Die Sitzung der Stadtverordnetenversammlung letzten Donnerstag war geprägt von einer fraktionsübergreifenden Kooperationsbereitschaft, von der Friedberg nur profitieren kann. Stadtverordnetenvorsteher Hendrik Hollender bedankte sich für die produktive Sitzung und konstatierte, dass wichtige Weichenstellungen für die zukünftige Entwicklung der Stadt vorgenommen wurden.

  • Die SPD hat sich mit einem Ergänzungsantrag dem gemeinsamen Antrag von CDU, UWG und FDP für einen Gestaltungswettbewerb zur Kaiserstraße angeschlossen. Wunsch der SPD war es, dass das Integirierte Stadtentwicklungskonzept (ISEK) explizit als Rahmen für den Gestaltungswettbewerb genannt wird. Diesem Ergänzungsantrag konnten wir gerne zustimmen, da wir die im Antrag aufgeführten Rahmenpunkte ohnehin aus dem ISEK abgeleitet hatten. So wurde der Antrag am Donnerstag einstimmig verabschiedet! Wir danken allen Parteien für die gute
    Zusammenarbeit, vor allem natürlich UWG und FDP, mit denen zusammen wir
    den Antrag eingebracht hatten.

  • Apropos ISEK: Das Integrierte Stadtentwicklungskonzept, der „Masterplan“ für die Stadtentwicklung wurde verabschiedet. Hier hat die Verwaltung unter unserem Bürgermeister Dirk Antkowiak ganze Arbeit geleistet und es war uns ein Vergnügen, das Konzept jetzt zu verabschieden. Zuvor hatten wir nach intensiver Prüfung aber noch ein wenig Änderungsbedarf. Dazu wird es hier aber bald noch einen gesonderten Beitrag geben.

  • Ein gemeinsamer Antrag von Grünen, SPD und Die Linke auf Schaffung eines „Friedberg Passes“ wurde auf unseren Wunsch in den Haupt- und Finanzausschuss (HuF) verwiesen. Die Idee eines Ausweises, der sozial schwachen (und in der neuesten Version auch ehrenamtlich tätigen) Vergünstigungen bringt, wurde in der Vergangenheit schon mehrmals abgelehnt. Wir sind bereit darüber zu reden. Voraussetzung ist für uns aber, dass es verlässliche Angaben zu den möglichen Kosten gibt. Daher die Verweisung in den HuF.
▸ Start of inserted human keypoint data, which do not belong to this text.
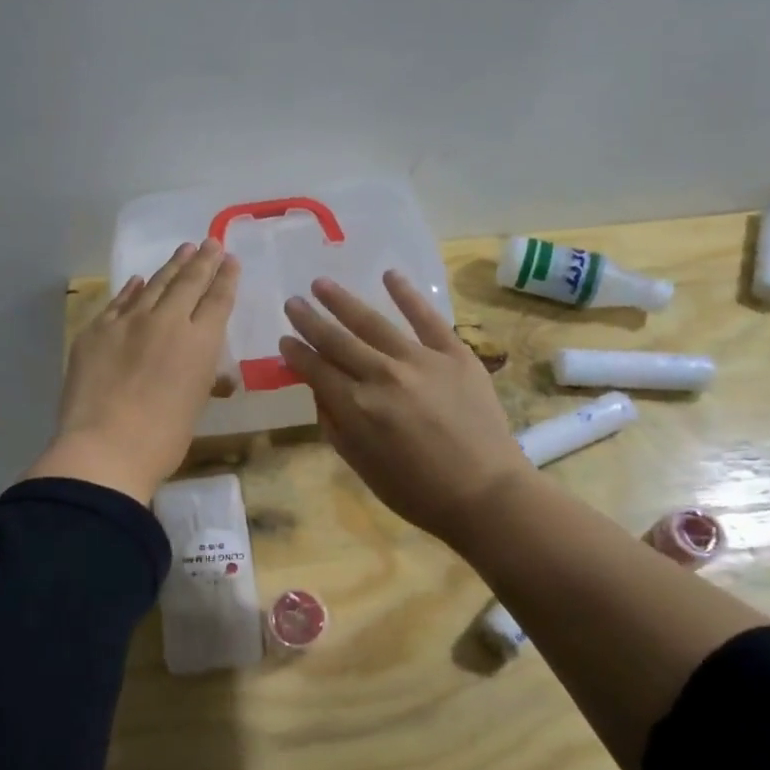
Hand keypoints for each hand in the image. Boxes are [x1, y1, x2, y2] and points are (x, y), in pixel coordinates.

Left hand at [28, 240, 240, 504]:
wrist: (105, 448)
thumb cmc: (163, 439)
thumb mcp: (195, 405)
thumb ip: (202, 375)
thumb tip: (205, 365)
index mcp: (200, 342)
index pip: (218, 300)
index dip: (226, 277)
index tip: (230, 260)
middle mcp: (168, 322)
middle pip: (189, 283)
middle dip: (203, 261)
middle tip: (211, 242)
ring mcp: (128, 322)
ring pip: (154, 285)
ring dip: (171, 266)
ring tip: (184, 250)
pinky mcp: (97, 330)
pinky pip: (119, 302)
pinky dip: (132, 289)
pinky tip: (138, 280)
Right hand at [279, 271, 533, 545]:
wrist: (485, 493)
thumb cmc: (417, 491)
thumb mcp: (361, 465)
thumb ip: (334, 423)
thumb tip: (318, 389)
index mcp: (356, 407)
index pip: (315, 369)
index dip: (296, 353)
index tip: (284, 339)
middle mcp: (381, 375)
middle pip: (337, 340)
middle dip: (310, 320)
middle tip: (293, 302)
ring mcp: (420, 360)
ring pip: (372, 322)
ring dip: (343, 301)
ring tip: (322, 284)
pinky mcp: (455, 353)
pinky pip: (427, 318)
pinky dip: (408, 295)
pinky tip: (389, 275)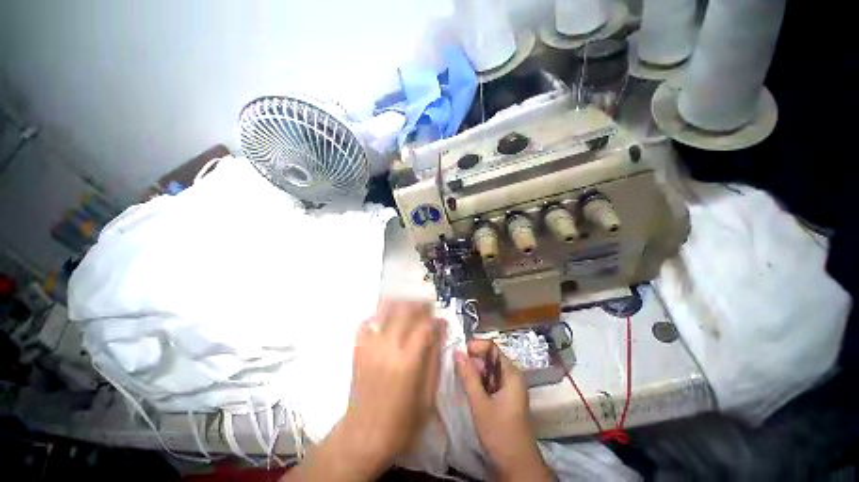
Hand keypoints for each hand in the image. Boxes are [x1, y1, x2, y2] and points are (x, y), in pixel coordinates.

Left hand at [286, 299, 445, 481]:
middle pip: (405, 310)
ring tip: (409, 307)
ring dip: (400, 304)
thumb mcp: (428, 394)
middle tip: (427, 307)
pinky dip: (379, 315)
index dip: (434, 318)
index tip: (440, 320)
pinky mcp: (358, 348)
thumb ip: (435, 358)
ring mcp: (370, 345)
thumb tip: (441, 330)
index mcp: (408, 360)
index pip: (424, 325)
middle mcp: (388, 346)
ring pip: (385, 310)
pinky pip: (368, 321)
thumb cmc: (402, 420)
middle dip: (419, 304)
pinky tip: (387, 319)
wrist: (363, 435)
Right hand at [455, 339, 553, 481]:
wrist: (517, 466)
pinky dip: (478, 381)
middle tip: (457, 369)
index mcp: (510, 373)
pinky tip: (468, 389)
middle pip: (489, 357)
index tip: (459, 354)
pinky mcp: (503, 396)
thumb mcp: (480, 404)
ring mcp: (508, 387)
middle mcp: (511, 375)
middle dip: (472, 359)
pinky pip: (489, 381)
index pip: (491, 347)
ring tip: (460, 379)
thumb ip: (468, 377)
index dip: (475, 347)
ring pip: (488, 369)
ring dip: (473, 371)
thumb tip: (457, 352)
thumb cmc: (500, 433)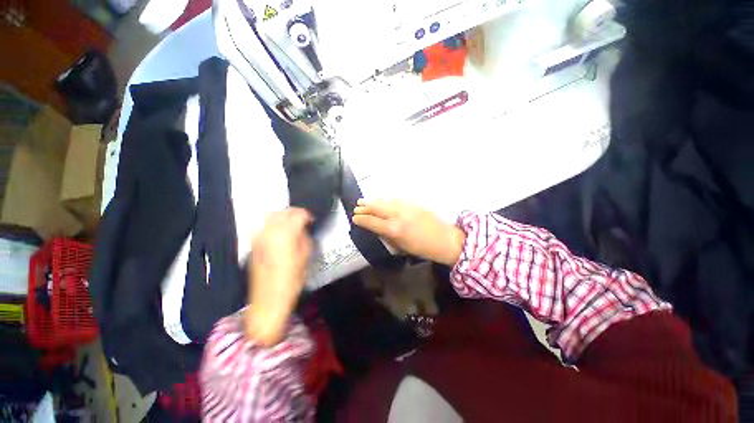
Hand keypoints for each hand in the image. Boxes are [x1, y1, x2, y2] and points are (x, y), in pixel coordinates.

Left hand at [246, 208, 312, 345]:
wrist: (269, 298)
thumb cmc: (292, 279)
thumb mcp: (305, 256)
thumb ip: (305, 237)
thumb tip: (303, 229)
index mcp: (285, 233)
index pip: (298, 214)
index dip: (308, 215)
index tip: (313, 220)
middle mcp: (269, 230)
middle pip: (283, 212)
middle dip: (295, 213)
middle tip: (304, 220)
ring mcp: (259, 236)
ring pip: (272, 216)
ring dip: (284, 216)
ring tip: (293, 224)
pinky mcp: (254, 243)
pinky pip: (265, 226)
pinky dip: (274, 224)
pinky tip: (281, 232)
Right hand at [353, 199, 464, 265]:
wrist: (444, 239)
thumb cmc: (422, 248)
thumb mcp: (401, 247)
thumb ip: (386, 236)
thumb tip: (376, 228)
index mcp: (393, 229)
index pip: (372, 222)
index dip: (361, 220)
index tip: (354, 218)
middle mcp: (397, 215)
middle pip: (376, 208)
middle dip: (364, 207)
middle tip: (356, 207)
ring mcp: (405, 206)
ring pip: (384, 201)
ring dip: (373, 201)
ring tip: (363, 201)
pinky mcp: (412, 202)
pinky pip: (394, 199)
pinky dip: (385, 199)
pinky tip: (380, 199)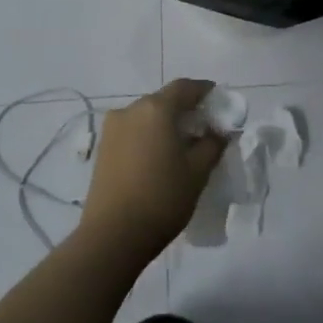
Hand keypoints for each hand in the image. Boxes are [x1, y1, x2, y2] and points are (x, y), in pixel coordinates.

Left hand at [79, 78, 226, 257]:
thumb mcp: (198, 171)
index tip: (219, 102)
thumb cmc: (162, 198)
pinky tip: (160, 157)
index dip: (204, 90)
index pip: (185, 87)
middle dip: (185, 110)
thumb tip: (219, 131)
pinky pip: (132, 132)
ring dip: (165, 124)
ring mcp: (112, 129)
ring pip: (146, 116)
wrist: (113, 235)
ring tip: (182, 146)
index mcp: (156, 109)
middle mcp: (130, 110)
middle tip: (205, 128)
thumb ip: (213, 144)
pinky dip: (149, 136)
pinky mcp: (102, 148)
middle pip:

  • Schließlich wurde auch die Absichtserklärung zur Errichtung eines Windparks auf dem Winterstein verabschiedet. Für uns sind dabei aktuell noch viele Fragen offen. Eins war für uns jedoch klar: Wenn Windpark, dann nur gemeinsam mit den anderen Anrainern und nicht gegen diese! Insofern wurde jetzt ein erster Schritt gemacht um mit den Kommunen Ober-Mörlen und Rosbach sowie Hessen- und Bundesforst in gemeinsame Planungen einzusteigen.